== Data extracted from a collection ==
▼▼▼
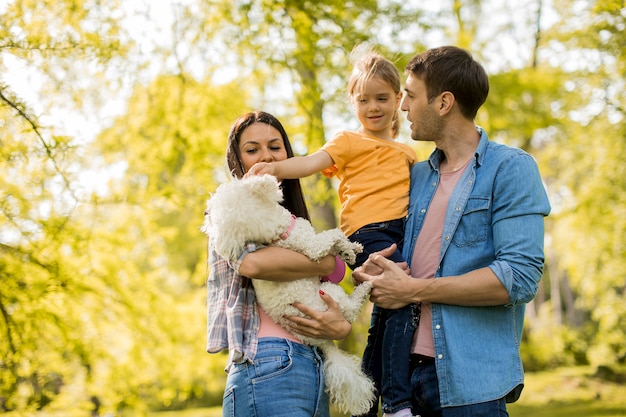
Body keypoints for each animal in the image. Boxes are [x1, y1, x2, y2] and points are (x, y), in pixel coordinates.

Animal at [202, 174, 372, 414]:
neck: (277, 231)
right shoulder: (314, 248)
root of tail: (323, 343)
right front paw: (348, 250)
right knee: (350, 310)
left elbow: (336, 242)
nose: (205, 213)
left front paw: (351, 248)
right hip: (331, 296)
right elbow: (333, 235)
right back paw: (365, 286)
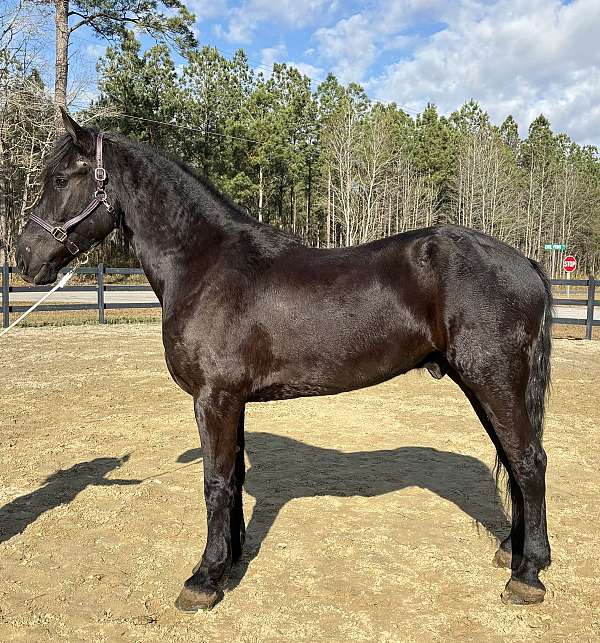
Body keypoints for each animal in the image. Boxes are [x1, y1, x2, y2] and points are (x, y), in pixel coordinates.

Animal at [15, 112, 552, 612]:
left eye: (59, 179)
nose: (24, 257)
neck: (205, 265)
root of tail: (524, 262)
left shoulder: (213, 399)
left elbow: (215, 482)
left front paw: (203, 579)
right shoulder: (233, 401)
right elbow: (234, 478)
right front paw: (230, 562)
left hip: (493, 379)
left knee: (528, 461)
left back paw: (527, 576)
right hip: (483, 383)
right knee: (513, 461)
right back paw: (515, 552)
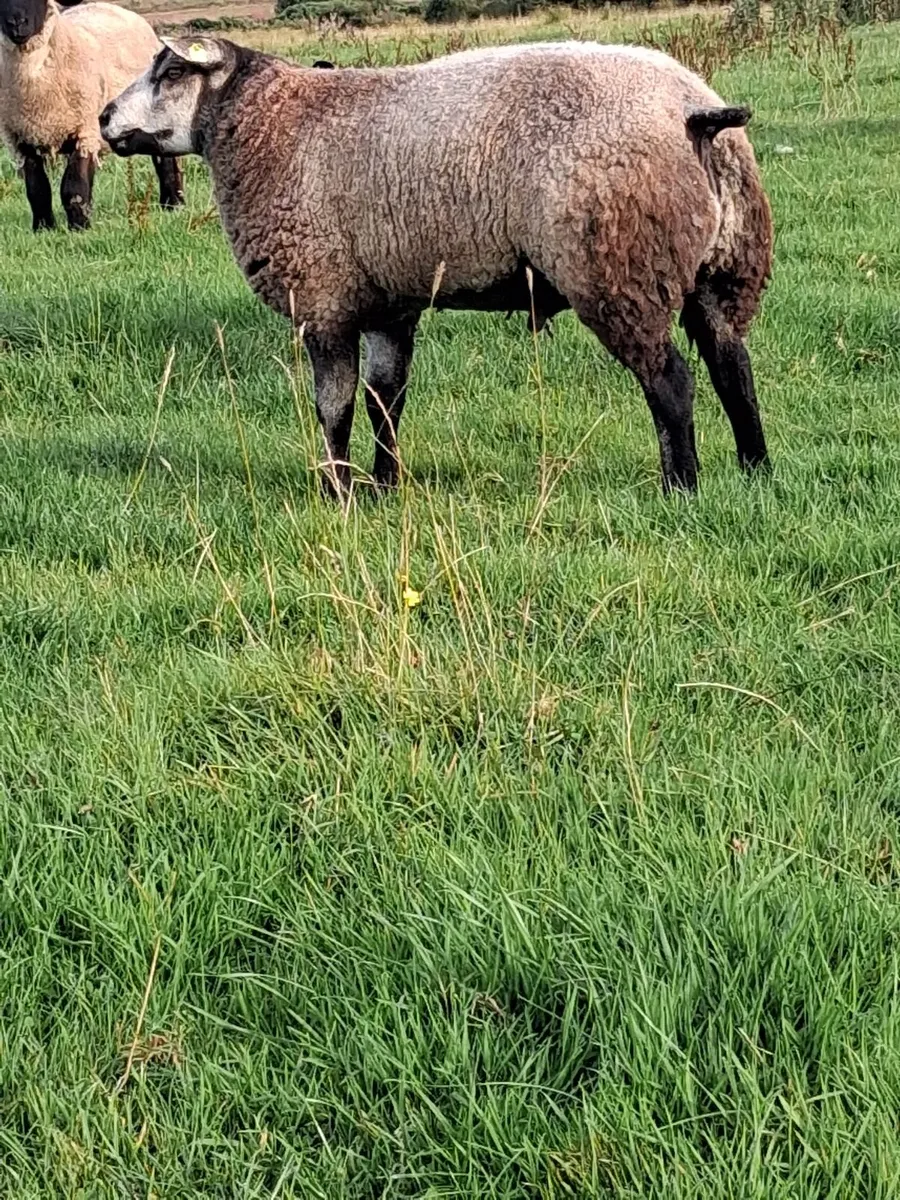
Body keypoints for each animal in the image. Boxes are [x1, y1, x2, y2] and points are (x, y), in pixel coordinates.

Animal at [0, 0, 184, 230]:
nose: (16, 23)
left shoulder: (85, 129)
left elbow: (73, 187)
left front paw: (79, 228)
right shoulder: (21, 139)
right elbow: (37, 189)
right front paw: (43, 228)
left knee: (166, 161)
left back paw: (173, 204)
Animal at [100, 37, 773, 497]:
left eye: (172, 71)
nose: (104, 117)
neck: (268, 124)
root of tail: (694, 112)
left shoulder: (322, 298)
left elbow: (334, 405)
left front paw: (337, 490)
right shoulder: (385, 304)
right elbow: (385, 400)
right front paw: (384, 486)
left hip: (619, 267)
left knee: (671, 382)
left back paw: (681, 487)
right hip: (724, 267)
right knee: (732, 367)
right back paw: (755, 470)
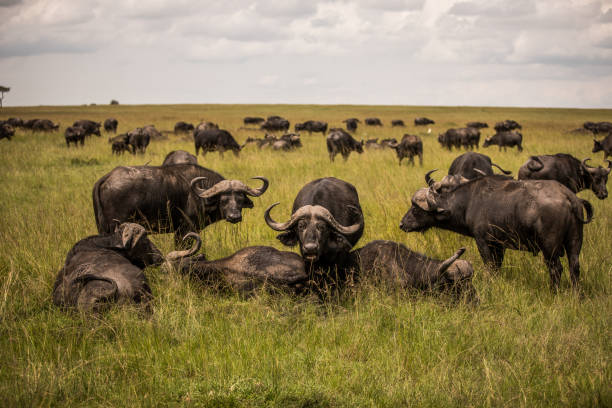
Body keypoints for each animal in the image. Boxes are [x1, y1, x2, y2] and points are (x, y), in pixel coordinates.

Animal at [92, 163, 268, 245]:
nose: (234, 216)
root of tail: (107, 177)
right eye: (223, 200)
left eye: (240, 199)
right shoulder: (184, 230)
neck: (200, 194)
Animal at [400, 171, 592, 288]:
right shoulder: (500, 245)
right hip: (575, 242)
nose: (402, 224)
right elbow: (498, 267)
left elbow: (490, 267)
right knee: (574, 268)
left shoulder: (484, 242)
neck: (468, 202)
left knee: (556, 269)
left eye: (416, 209)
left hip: (549, 247)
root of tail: (569, 197)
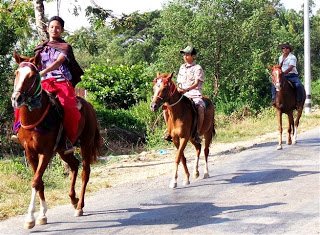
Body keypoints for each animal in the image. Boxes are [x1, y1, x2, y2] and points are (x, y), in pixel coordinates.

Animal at [11, 52, 101, 229]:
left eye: (32, 76)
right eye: (17, 73)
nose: (16, 98)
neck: (36, 118)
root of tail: (89, 106)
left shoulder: (46, 152)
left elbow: (35, 181)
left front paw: (30, 218)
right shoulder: (30, 153)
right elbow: (39, 182)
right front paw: (42, 215)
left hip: (86, 144)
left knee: (85, 172)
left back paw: (79, 207)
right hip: (62, 150)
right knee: (74, 165)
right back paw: (73, 199)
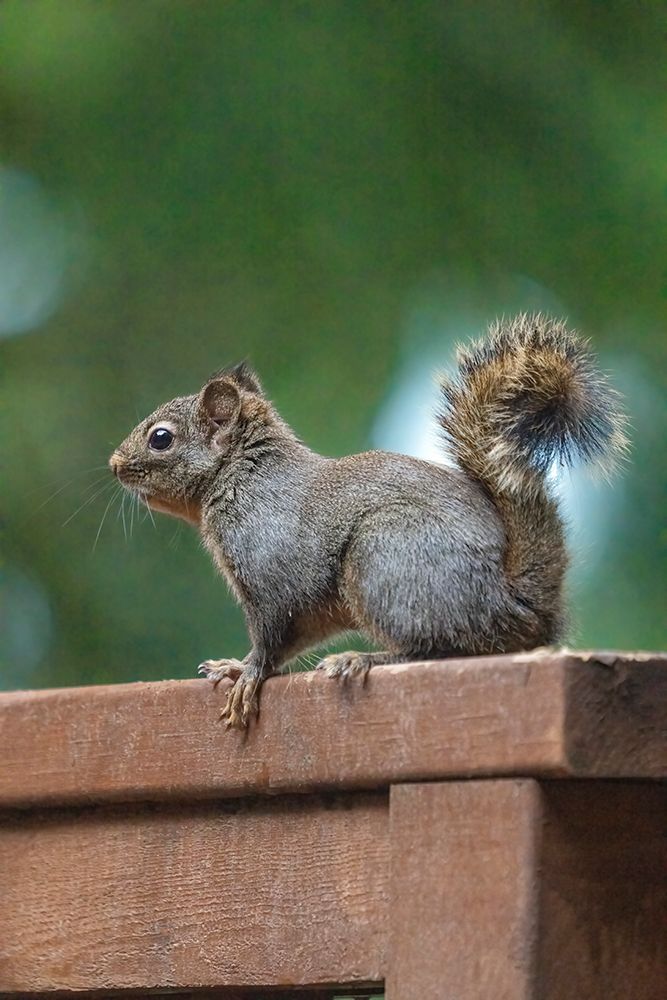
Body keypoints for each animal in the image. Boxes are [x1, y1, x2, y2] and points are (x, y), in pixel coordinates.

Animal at [110, 313, 626, 728]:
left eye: (160, 438)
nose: (114, 464)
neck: (242, 475)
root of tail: (518, 600)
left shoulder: (270, 571)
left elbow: (271, 635)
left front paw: (249, 676)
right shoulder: (308, 609)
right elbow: (292, 639)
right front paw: (234, 667)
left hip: (385, 558)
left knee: (441, 650)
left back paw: (365, 658)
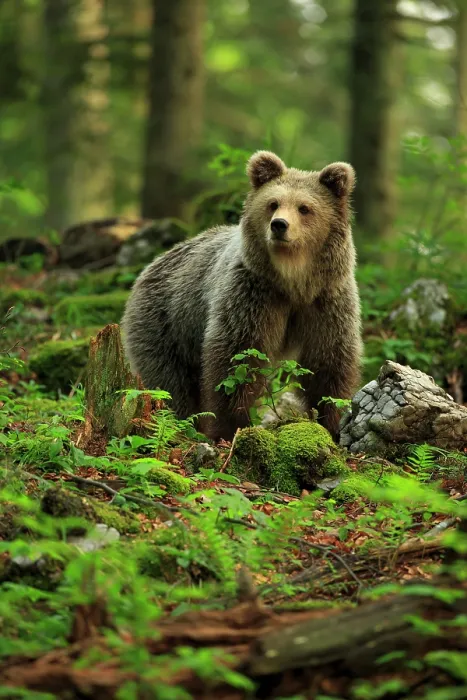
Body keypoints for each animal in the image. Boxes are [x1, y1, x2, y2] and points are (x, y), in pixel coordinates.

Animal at [121, 151, 362, 442]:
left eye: (304, 207)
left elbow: (328, 360)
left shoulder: (326, 299)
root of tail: (152, 265)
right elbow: (237, 358)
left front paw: (333, 421)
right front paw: (231, 427)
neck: (293, 282)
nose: (279, 225)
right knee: (168, 382)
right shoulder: (252, 294)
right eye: (273, 203)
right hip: (167, 324)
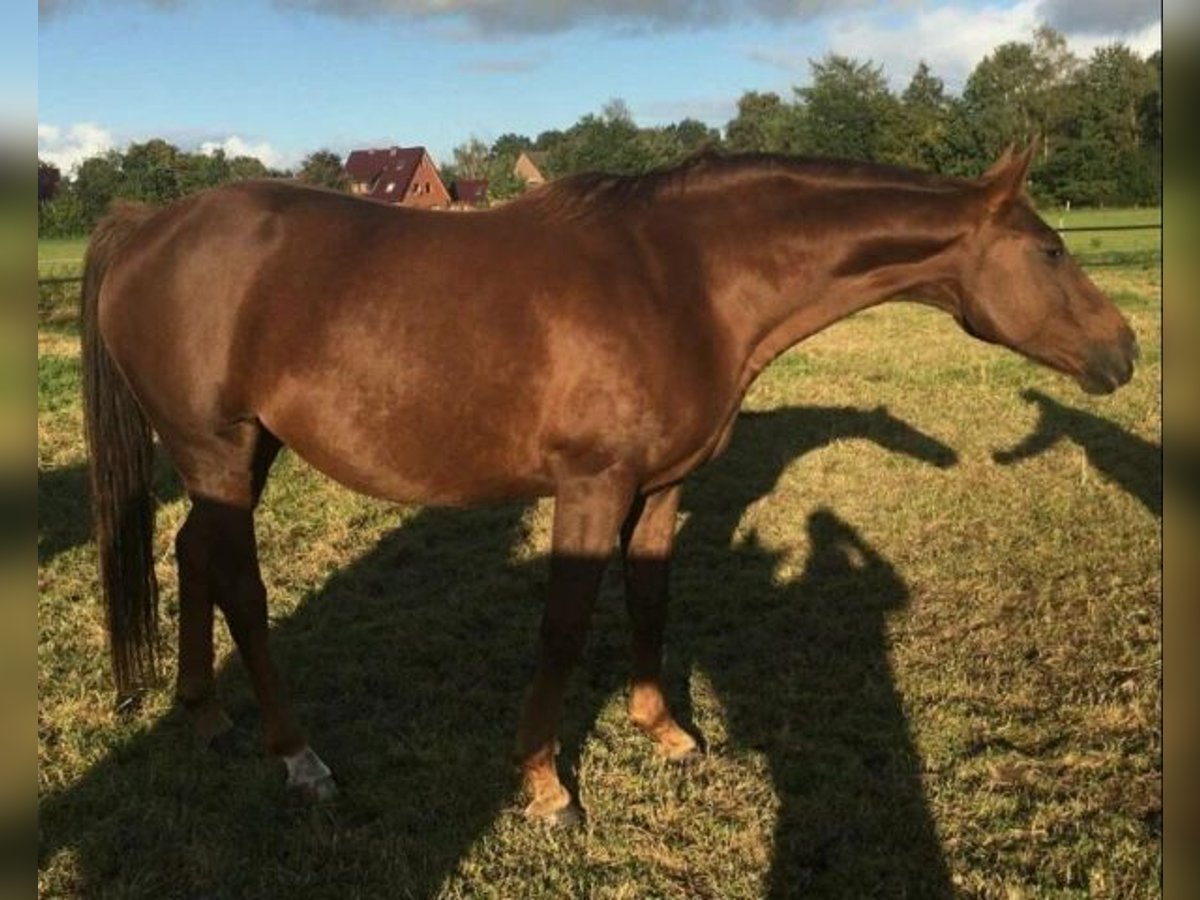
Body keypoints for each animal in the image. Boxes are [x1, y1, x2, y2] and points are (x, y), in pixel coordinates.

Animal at [82, 146, 1132, 825]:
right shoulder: (589, 488)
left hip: (243, 454)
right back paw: (297, 757)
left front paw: (664, 730)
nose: (1122, 351)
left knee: (192, 556)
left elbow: (652, 599)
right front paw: (545, 784)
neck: (684, 279)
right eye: (1050, 250)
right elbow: (564, 623)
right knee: (243, 588)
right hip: (217, 450)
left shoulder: (660, 489)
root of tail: (150, 227)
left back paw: (204, 713)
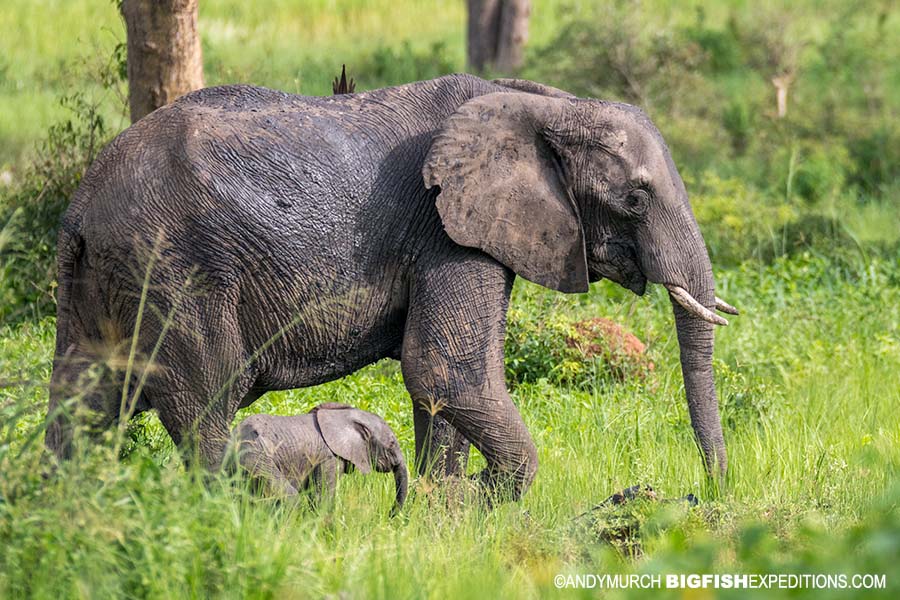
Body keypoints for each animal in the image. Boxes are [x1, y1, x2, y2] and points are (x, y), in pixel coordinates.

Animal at [45, 73, 737, 501]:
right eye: (637, 197)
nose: (706, 491)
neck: (543, 103)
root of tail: (80, 207)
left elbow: (447, 381)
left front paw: (443, 512)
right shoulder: (444, 231)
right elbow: (444, 371)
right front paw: (474, 500)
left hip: (95, 281)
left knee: (83, 405)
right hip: (174, 269)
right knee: (206, 406)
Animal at [231, 403, 408, 513]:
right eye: (392, 443)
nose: (388, 515)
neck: (345, 417)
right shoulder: (329, 458)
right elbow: (322, 499)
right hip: (256, 458)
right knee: (290, 499)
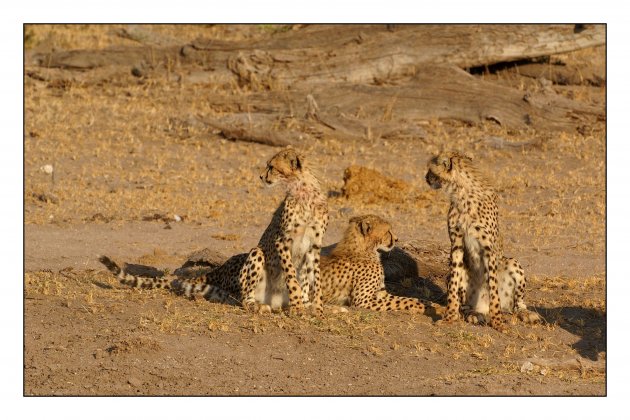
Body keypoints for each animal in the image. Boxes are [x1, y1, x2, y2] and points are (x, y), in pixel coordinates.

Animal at [97, 148, 330, 316]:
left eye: (272, 167)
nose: (261, 176)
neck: (302, 191)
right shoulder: (283, 240)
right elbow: (291, 275)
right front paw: (299, 306)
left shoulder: (314, 246)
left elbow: (314, 278)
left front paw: (314, 307)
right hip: (256, 253)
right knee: (244, 298)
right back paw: (258, 306)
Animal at [428, 151, 540, 332]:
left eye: (430, 170)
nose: (426, 178)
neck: (462, 194)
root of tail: (482, 307)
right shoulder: (456, 244)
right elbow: (453, 286)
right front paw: (450, 317)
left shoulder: (489, 249)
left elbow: (493, 288)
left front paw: (498, 322)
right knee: (465, 304)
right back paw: (474, 314)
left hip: (512, 262)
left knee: (517, 304)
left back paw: (525, 313)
▲▲▲
== EXERCISE DESCRIPTION ==
Write out again exactly the lines above from the one with "right shoulder: (308, 609)" through the one with "right elbow: (237, 358)", adding no other lines and no pictures.

== REPLY ==
right shoulder: (308, 609)
right elbow: (292, 639)
right front paw: (234, 667)
left hip: (385, 558)
left knee: (441, 650)
left back paw: (365, 658)
Body keypoints for each animal in the image. Boxes are [x1, y1, x2, y2] and points are (x, y), in pixel coordinates.

Animal at [121, 151, 362, 442]:
left eye: (304, 207)
left elbow: (328, 360)
left shoulder: (326, 299)
root of tail: (152, 265)
right elbow: (237, 358)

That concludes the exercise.